Render each line of the listing below as one string in a JSON list, leaving out any blank lines.

» Dataset content:
<<<<

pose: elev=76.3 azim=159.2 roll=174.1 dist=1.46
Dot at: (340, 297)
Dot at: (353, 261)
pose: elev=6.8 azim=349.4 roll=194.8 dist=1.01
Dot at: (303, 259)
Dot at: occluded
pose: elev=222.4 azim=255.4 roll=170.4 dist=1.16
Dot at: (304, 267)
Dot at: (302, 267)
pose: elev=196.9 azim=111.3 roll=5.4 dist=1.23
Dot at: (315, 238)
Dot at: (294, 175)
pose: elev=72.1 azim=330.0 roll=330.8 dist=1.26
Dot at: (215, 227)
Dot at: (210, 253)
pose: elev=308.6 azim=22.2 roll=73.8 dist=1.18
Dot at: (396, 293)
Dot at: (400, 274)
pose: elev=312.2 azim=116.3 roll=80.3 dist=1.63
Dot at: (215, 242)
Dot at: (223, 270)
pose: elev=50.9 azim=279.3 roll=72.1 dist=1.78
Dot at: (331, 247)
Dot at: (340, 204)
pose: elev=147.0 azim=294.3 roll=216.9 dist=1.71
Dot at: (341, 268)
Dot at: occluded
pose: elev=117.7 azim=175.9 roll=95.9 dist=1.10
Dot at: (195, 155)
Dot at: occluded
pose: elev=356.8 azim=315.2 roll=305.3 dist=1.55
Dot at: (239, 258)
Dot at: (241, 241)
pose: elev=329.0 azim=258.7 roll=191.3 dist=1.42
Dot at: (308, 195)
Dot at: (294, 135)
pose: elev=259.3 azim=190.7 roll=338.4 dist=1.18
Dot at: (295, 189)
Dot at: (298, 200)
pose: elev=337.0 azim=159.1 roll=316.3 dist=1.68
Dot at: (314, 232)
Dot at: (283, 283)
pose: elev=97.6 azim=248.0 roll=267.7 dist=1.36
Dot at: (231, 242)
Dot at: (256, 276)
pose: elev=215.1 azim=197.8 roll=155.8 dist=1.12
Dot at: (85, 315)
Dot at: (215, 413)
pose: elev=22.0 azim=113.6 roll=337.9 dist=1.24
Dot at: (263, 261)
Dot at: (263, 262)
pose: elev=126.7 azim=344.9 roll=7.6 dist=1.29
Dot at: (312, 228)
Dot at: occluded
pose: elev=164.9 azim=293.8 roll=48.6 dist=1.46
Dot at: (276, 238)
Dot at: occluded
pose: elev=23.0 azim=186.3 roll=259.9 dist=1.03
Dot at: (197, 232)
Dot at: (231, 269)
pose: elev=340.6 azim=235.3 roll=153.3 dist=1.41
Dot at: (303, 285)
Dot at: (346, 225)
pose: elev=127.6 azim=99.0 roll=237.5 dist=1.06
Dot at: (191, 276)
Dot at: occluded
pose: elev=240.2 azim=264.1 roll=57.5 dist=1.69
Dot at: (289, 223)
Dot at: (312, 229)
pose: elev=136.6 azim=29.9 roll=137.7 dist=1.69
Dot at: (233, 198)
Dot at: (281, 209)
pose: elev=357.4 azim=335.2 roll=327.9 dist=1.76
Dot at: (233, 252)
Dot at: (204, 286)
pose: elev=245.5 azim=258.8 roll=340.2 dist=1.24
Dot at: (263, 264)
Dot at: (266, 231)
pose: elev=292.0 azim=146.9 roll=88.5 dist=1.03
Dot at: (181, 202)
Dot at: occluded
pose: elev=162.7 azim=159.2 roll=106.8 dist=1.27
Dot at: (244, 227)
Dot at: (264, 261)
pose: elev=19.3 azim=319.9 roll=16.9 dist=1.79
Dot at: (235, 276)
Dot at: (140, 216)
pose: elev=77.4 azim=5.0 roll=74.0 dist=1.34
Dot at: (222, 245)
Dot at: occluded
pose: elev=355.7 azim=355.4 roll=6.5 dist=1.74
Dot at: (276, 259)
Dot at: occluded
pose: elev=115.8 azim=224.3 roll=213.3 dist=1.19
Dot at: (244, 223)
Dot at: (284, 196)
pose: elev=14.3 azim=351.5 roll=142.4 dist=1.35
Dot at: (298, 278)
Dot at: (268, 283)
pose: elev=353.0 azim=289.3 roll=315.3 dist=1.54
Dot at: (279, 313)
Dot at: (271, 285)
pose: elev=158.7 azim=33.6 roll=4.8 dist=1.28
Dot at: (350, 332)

>>>>

» Answer below:
[
  "pose: elev=76.3 azim=159.2 roll=174.1 dist=1.46",
  "Dot at: (340, 297)",
  "Dot at: (353, 261)",
  "pose: elev=6.8 azim=349.4 roll=194.8 dist=1.01",
  "Dot at: (303, 259)",
  "Dot at: occluded",
  "pose: elev=222.4 azim=255.4 roll=170.4 dist=1.16",
  "Dot at: (304, 267)",
  "Dot at: (302, 267)",
  "pose: elev=196.9 azim=111.3 roll=5.4 dist=1.23",
  "Dot at: (315, 238)",
  "Dot at: (294, 175)",
  "pose: elev=72.1 azim=330.0 roll=330.8 dist=1.26",
  "Dot at: (215, 227)",
  "Dot at: (210, 253)",
  "pose: elev=308.6 azim=22.2 roll=73.8 dist=1.18",
  "Dot at: (396, 293)",
  "Dot at: (400, 274)",
  "pose: elev=312.2 azim=116.3 roll=80.3 dist=1.63",
  "Dot at: (215, 242)",
  "Dot at: (223, 270)",
  "pose: elev=50.9 azim=279.3 roll=72.1 dist=1.78",
  "Dot at: (331, 247)",
  "Dot at: (340, 204)",
  "pose: elev=147.0 azim=294.3 roll=216.9 dist=1.71",
  "Dot at: (341, 268)",
  "Dot at: occluded",
  "pose: elev=117.7 azim=175.9 roll=95.9 dist=1.10",
  "Dot at: (195, 155)",
  "Dot at: occluded",
  "pose: elev=356.8 azim=315.2 roll=305.3 dist=1.55",
  "Dot at: (239, 258)",
  "Dot at: (241, 241)",
  "pose: elev=329.0 azim=258.7 roll=191.3 dist=1.42",
  "Dot at: (308, 195)",
  "Dot at: (294, 135)",
  "pose: elev=259.3 azim=190.7 roll=338.4 dist=1.18",
  "Dot at: (295, 189)",
  "Dot at: (298, 200)",
  "pose: elev=337.0 azim=159.1 roll=316.3 dist=1.68",
  "Dot at: (314, 232)",
  "Dot at: (283, 283)",
  "pose: elev=97.6 azim=248.0 roll=267.7 dist=1.36",
  "Dot at: (231, 242)",
  "Dot at: (256, 276)",
  "pose: elev=215.1 azim=197.8 roll=155.8 dist=1.12",
  "Dot at: (85, 315)",
  "Dot at: (215, 413)",
  "pose: elev=22.0 azim=113.6 roll=337.9 dist=1.24",
  "Dot at: (263, 261)",
  "Dot at: (263, 262)",
  "pose: elev=126.7 azim=344.9 roll=7.6 dist=1.29",
  "Dot at: (312, 228)",
  "Dot at: occluded",
  "pose: elev=164.9 azim=293.8 roll=48.6 dist=1.46",
  "Dot at: (276, 238)",
  "Dot at: occluded",
  "pose: elev=23.0 azim=186.3 roll=259.9 dist=1.03",
  "Dot at: (197, 232)",
  "Dot at: (231, 269)",
  "pose: elev=340.6 azim=235.3 roll=153.3 dist=1.41",
  "Dot at: (303, 285)",
  "Dot at: (346, 225)",
  "pose: elev=127.6 azim=99.0 roll=237.5 dist=1.06",
  "Dot at: (191, 276)",
  "Dot at: occluded",
  "pose: elev=240.2 azim=264.1 roll=57.5 dist=1.69",
  "Dot at: (289, 223)",
  "Dot at: (312, 229)",
  "pose: elev=136.6 azim=29.9 roll=137.7 dist=1.69",
  "Dot at: (233, 198)",
  "Dot at: (281, 209)",
  "pose: elev=357.4 azim=335.2 roll=327.9 dist=1.76",
  "Dot at: (233, 252)",
  "Dot at: (204, 286)",
  "pose: elev=245.5 azim=258.8 roll=340.2 dist=1.24",
  "Dot at: (263, 264)",
  "Dot at: (266, 231)",
  "pose: elev=292.0 azim=146.9 roll=88.5 dist=1.03",
  "Dot at: (181, 202)",
  "Dot at: occluded",
  "pose: elev=162.7 azim=159.2 roll=106.8 dist=1.27",
  "Dot at: (244, 227)",
  "Dot at: (264, 261)",
  "pose: elev=19.3 azim=319.9 roll=16.9 dist=1.79",
  "Dot at: (235, 276)",
  "Dot at: (140, 216)",
  "pose: elev=77.4 azim=5.0 roll=74.0 dist=1.34",
  "Dot at: (222, 245)",
  "Dot at: occluded",
  "pose: elev=355.7 azim=355.4 roll=6.5 dist=1.74",
  "Dot at: (276, 259)",
  "Dot at: occluded",
  "pose: elev=115.8 azim=224.3 roll=213.3 dist=1.19",
  "Dot at: (244, 223)",
  "Dot at: (284, 196)",
  "pose: elev=14.3 azim=351.5 roll=142.4 dist=1.35",
  "Dot at: (298, 278)",
  "Dot at: (268, 283)",
  "pose: elev=353.0 azim=289.3 roll=315.3 dist=1.54",
  "Dot at: (279, 313)",
  "Dot at: (271, 285)",
  "pose: elev=158.7 azim=33.6 roll=4.8 dist=1.28",
  "Dot at: (350, 332)"
]